- Twilight Sparkle (left) and Spike (right) visit the remains of the Golden Oak Library, which was destroyed in the climactic battle in the episode "Twilight's Kingdom".
- Episode no.: Season 5 Episode 3
- Directed by: Jim Miller
- Written by: Joanna Lewis & Kristine Songco
- Original air date: April 11, 2015
- Running time: 22 minutes

Episode chronology
| ← Previous "The Cutie Map" | Next → "Bloom & Gloom" |
- My Little Pony: Friendship Is Magic season 5

= Castle Sweet Castle =

"Castle Sweet Castle" is the third episode of the fifth season of the animated television series My Little Pony: Friendship Is Magic. The episode was written by Joanna Lewis and Kristine Songco and directed by Jim Miller. It originally aired on Discovery Family on April 11, 2015. In this episode, Twilight Sparkle's friends discover she has been avoiding her new castle because it doesn't feel like home, so they work together to help her create new memories.

== Plot ==
Twilight's friends notice she has been avoiding her new castle and spending excessive time helping them with unnecessary tasks, from over-cleaning Fluttershy's animals to repeatedly racing Rainbow Dash. When confronted during a pancake breakfast, Twilight admits the castle feels too big, cold, and empty to be a real home compared to her beloved Golden Oak Library. Her friends decide to redecorate the castle while she enjoys a relaxing day at the Ponyville Day Spa, with Spike tasked to keep her away until they finish.
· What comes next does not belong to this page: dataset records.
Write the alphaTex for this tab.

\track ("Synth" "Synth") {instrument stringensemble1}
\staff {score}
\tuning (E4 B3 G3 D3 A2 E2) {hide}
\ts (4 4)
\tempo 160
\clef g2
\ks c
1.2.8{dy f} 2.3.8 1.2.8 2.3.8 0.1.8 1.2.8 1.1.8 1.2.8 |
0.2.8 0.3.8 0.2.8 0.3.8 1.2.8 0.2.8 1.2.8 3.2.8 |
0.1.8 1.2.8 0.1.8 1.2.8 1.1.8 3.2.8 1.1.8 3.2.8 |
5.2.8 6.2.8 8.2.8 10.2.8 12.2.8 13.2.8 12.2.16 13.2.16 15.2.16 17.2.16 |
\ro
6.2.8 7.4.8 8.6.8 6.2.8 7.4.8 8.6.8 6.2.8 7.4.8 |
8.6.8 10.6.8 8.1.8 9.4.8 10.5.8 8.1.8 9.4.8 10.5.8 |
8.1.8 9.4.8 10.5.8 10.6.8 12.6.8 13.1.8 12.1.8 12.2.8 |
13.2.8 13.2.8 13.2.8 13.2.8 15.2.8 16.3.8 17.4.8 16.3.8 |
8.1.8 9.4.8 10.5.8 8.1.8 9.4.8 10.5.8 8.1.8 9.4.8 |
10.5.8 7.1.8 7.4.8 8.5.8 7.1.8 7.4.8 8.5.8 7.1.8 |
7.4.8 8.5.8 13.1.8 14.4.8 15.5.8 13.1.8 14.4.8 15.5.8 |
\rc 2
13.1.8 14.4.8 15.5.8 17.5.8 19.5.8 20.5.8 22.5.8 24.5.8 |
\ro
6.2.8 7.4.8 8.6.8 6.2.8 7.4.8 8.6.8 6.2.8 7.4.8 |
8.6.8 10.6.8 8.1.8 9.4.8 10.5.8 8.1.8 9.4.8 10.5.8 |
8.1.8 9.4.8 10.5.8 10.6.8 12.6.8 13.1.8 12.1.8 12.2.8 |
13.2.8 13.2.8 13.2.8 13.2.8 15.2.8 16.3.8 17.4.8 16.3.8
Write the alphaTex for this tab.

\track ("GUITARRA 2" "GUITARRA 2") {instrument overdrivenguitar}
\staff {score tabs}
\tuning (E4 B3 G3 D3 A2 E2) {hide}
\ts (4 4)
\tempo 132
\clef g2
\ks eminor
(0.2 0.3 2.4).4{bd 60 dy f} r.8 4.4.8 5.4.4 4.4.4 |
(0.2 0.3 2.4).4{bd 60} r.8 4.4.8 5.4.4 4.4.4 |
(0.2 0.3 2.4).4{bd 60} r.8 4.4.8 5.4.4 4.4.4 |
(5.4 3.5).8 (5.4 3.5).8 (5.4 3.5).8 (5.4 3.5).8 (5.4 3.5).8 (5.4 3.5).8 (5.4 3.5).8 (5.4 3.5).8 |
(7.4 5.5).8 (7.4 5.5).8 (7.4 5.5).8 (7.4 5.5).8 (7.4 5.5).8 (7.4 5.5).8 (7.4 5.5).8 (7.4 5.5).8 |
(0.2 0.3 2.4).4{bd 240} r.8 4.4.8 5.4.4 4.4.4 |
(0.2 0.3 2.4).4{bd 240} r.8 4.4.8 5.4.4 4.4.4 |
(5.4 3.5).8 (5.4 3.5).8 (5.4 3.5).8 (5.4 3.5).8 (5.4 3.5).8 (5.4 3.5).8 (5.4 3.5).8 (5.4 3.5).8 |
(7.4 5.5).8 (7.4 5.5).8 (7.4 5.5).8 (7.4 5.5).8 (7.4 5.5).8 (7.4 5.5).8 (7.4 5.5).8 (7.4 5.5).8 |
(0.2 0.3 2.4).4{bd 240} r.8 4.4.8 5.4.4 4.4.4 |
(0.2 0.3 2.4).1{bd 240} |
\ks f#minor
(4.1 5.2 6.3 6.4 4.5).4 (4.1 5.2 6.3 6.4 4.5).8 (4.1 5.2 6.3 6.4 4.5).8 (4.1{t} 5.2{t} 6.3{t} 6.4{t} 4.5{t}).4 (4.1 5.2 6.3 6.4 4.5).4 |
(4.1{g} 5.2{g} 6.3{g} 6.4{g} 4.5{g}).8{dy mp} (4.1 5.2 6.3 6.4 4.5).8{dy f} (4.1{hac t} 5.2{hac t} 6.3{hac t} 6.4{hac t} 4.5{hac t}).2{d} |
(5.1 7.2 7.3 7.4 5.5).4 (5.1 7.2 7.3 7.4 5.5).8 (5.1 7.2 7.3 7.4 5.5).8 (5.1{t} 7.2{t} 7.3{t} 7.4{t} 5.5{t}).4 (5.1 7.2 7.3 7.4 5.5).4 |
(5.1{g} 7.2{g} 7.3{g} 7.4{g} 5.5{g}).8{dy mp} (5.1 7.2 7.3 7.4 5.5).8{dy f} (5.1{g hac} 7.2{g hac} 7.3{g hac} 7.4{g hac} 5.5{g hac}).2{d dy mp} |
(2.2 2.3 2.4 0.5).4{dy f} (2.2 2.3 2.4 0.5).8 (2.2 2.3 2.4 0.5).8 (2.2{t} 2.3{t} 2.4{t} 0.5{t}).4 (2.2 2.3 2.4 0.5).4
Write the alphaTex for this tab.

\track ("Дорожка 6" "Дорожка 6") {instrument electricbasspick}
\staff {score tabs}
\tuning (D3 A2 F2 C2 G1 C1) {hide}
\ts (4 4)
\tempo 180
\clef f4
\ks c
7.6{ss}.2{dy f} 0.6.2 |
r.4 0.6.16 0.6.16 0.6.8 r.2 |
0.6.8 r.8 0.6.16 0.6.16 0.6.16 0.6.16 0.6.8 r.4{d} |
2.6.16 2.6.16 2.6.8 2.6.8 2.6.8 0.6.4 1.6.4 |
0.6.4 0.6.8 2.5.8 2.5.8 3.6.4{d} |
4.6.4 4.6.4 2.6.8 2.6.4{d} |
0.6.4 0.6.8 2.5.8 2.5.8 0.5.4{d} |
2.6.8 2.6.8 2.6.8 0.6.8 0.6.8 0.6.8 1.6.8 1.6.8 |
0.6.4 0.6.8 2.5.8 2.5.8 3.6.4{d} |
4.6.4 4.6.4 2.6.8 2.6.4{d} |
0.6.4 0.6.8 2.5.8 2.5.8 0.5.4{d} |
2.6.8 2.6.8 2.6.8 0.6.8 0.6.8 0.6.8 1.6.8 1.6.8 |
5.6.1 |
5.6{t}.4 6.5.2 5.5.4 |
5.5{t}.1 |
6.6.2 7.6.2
Each friend decorates according to their own tastes, resulting in a cluttered mishmash that transforms the throne room into chaos: Applejack adds hay bales and apple crates, Fluttershy brings various animals, Pinkie Pie installs hidden party cannons, Rainbow Dash hangs Wonderbolts memorabilia, and Rarity adds gemstone curtains and banners. Realizing their mistake, they strip away all the decorations and instead create a chandelier from the roots of the destroyed Golden Oak Library, adorned with gems depicting Twilight's cherished memories from her time in Ponyville. This moves Twilight to tears and helps her understand that home isn't about appearance but about the memories made there, finally making her ready to create new memories in her castle.

== Broadcast and reception ==
=== Ratings ===
According to the Nielsen household ratings, the episode was watched by approximately 0.2 percent of American households and had 418,000 viewers.

=== Critical reception ===
Sherilyn Connelly, the author of Ponyville Confidential, gave the episode a "C+" rating. Daniel Alvarez of Unleash The Fanboy gave the episode a rating of 8.5 out of 10 and called it "very good" and "a great watch," praising the heartwarming ending and describing the climax as "truly special." He noted that the episode successfully explores Twilight's transition from her library to the castle for the first time and praised the catchy song "Make This Castle A Home," though he criticized minor elements like Pinkie Pie having an "off moment" with the spoon scene.